IMPACT OF SEDIMENTARY AND GEOLOGIC PROCESSES ON SEDIMENT DYNAMICS AND SALT MARSH ACCRETION IN THE SOUTHEASTERN U.S.

Expansive salt marshes are a key feature of the Georgia coast, providing a variety of ecosystem services such as storm protection, carbon sequestration, and vital nursery habitat. However, the longevity of these marshes is threatened by accelerated sea level rise (SLR) and decreased sediment inputs. Decreasing sediment supply hinders the ability of the salt marshes to naturally accrete and maintain the ideal position within the tidal frame. The study area is Camden County, GA, which has a smaller tidal range (1.83 m at Fernandina Beach vs. 2.11 m at the Savannah River) and a lower rate of SLR (0.23 ± 0.02 cm/y at Fernandina Beach vs. 0.36 ± 0.03 cm/y at the Savannah River). This lower rate of SLR in Camden County is due to the lower rate of land subsidence (-0.03 cm/y in Camden County vs. -0.54 cm/y on average for the rest of the Georgia coast). With a majority of marsh accretion data for Georgia coming out of areas with high subsidence rates, the goal of this study is to determine the impact of variation in sea level rise and subsidence on salt marsh resilience and future persistence in Camden County, GA.

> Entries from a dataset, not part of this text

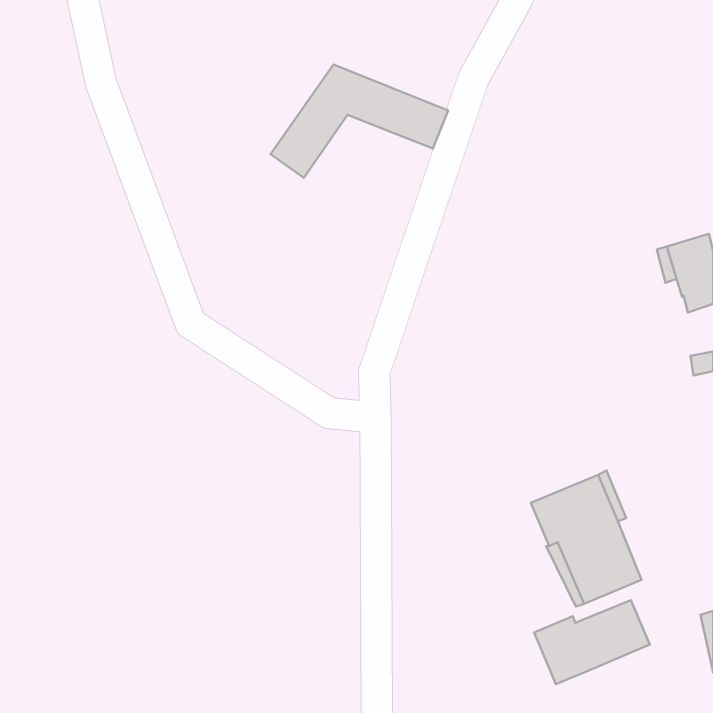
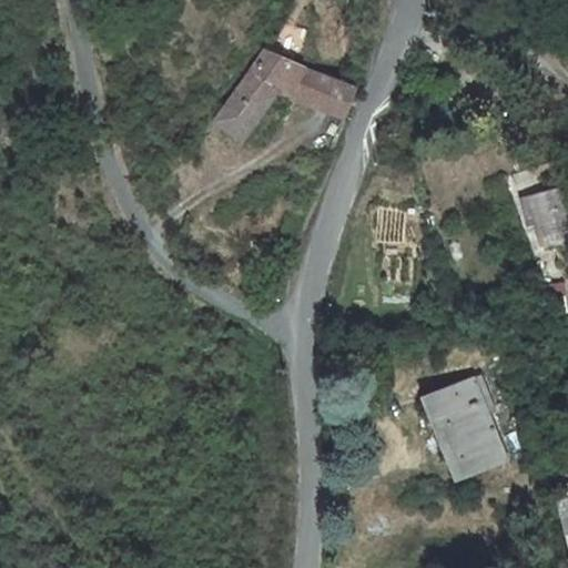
building: [534,600,650,684] -> none

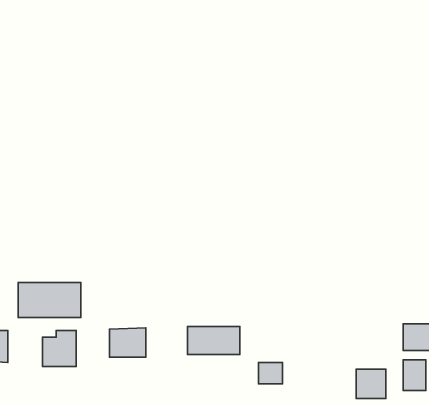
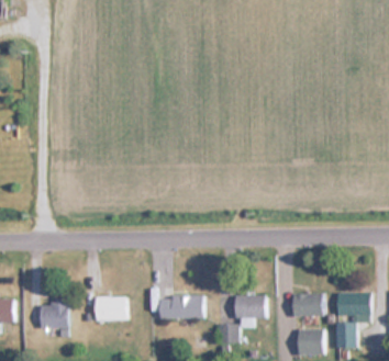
building: [18,282,81,318] -> none
building: none -> [292,294,322,316]
building: none -> [234,295,265,318]

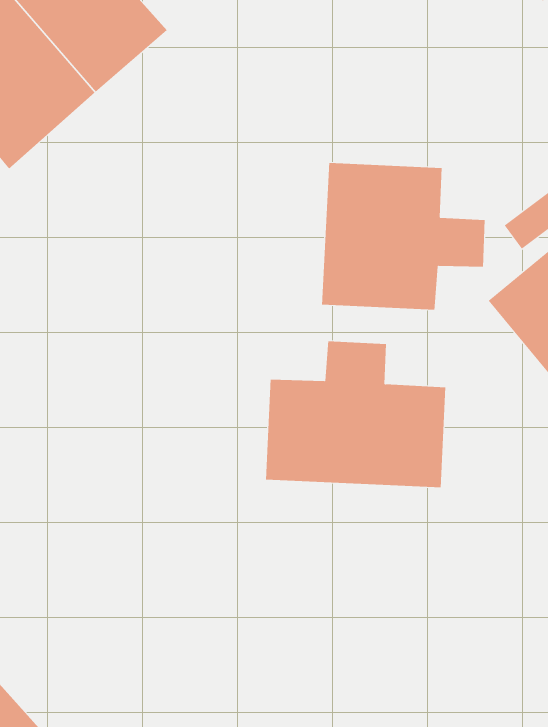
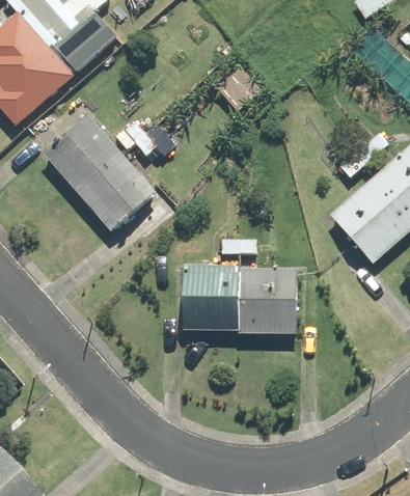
building: none -> [38,111,180,237]
building: [322,162,485,310] -> none

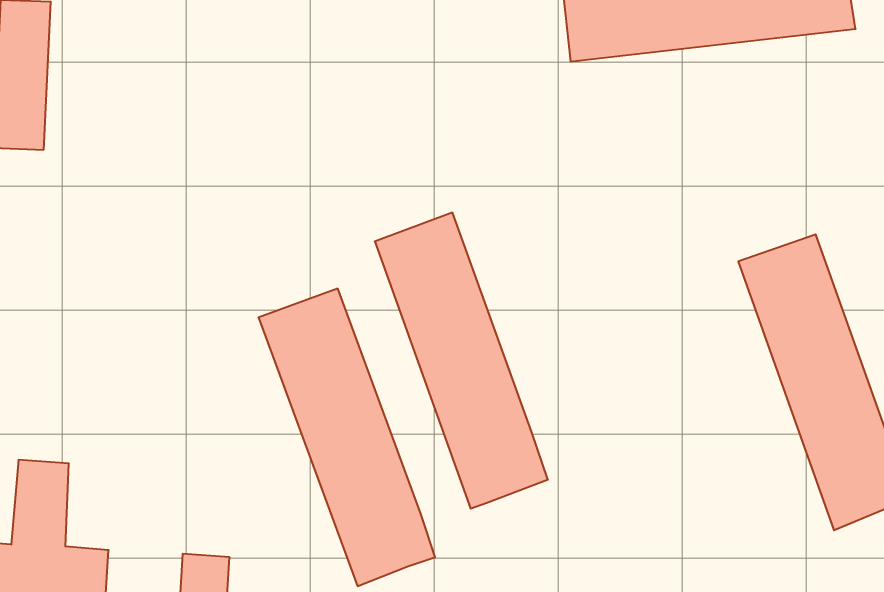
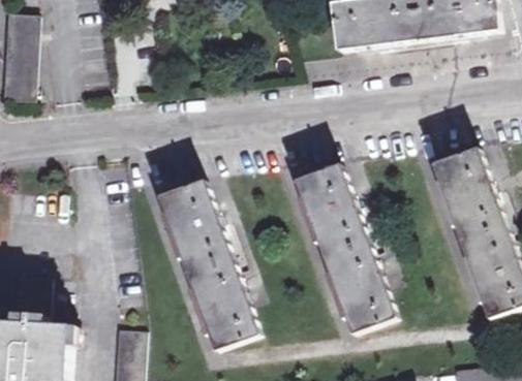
building: [375,213,548,508] -> [297,163,396,332]

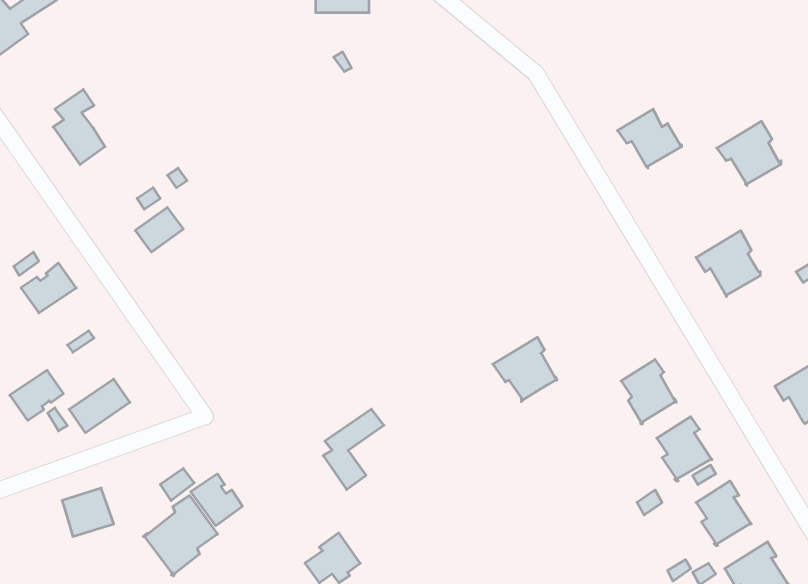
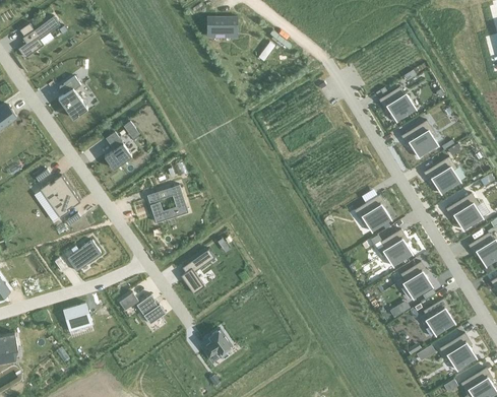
building: [717,121,781,186] -> [401,122,438,158]
building: none -> [147,186,188,223]
building: none -> [446,194,483,230]
building: [493,337,557,402] -> [355,196,391,233]
building: [10,370,63,420] -> [50,190,80,218]
building: [323,409,384,490] -> [181,250,215,295]
building: [143,496,218,576] -> none

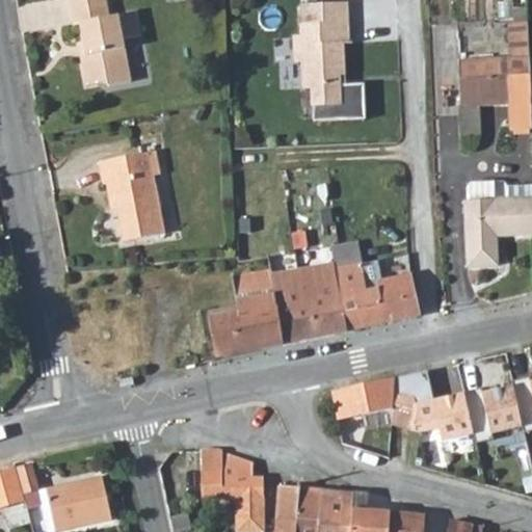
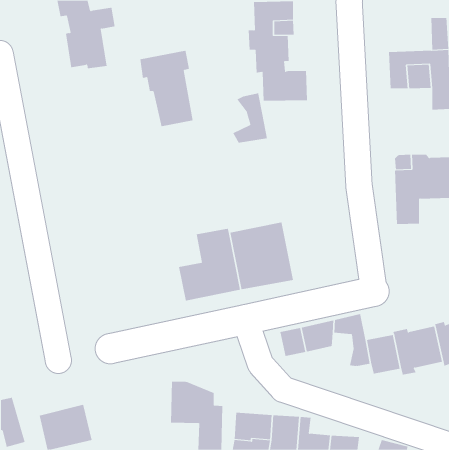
building: none -> [233,93,268,144]
building: [99,149,162,239] -> [140,50,193,127]
building: [331,242,420,330] -> none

Fifteen push cores were collected throughout the county. Sediment composition is dominated by clay (50-80%), with less silt (10-40%) and sand (0-20%), reflecting the dominantly muddy nature of sediment supplied to and transported within the back-barrier system. Lead-210, a naturally occurring radionuclide, was measured using gamma spectroscopy and documents marsh accretion rates of ~0.2 cm/y (0.06 g/cm²*y). This accretion rate is very similar to the rate of sea level rise measured at Fernandina Beach, FL, suggesting that marshes in Camden County are keeping up with sea level rise. This is not the case along the majority of the Georgia coast, where the rate of SLR is outpacing marsh accretion. Short-term mass accumulation, measured by filters deployed over 2 high tides, exhibit rates ranging from ~1-3.6 g/cm²*y, depending on location. Monthly vertical accretion rates, measured from fixed hard artificial substrates in the marsh, range from ~0.6-11.6 cm/y. These short-term rates are orders of magnitude greater than what we see on 100-year timescales, indicating the ephemeral nature of much of the material delivered to the marsh on daily and monthly timescales.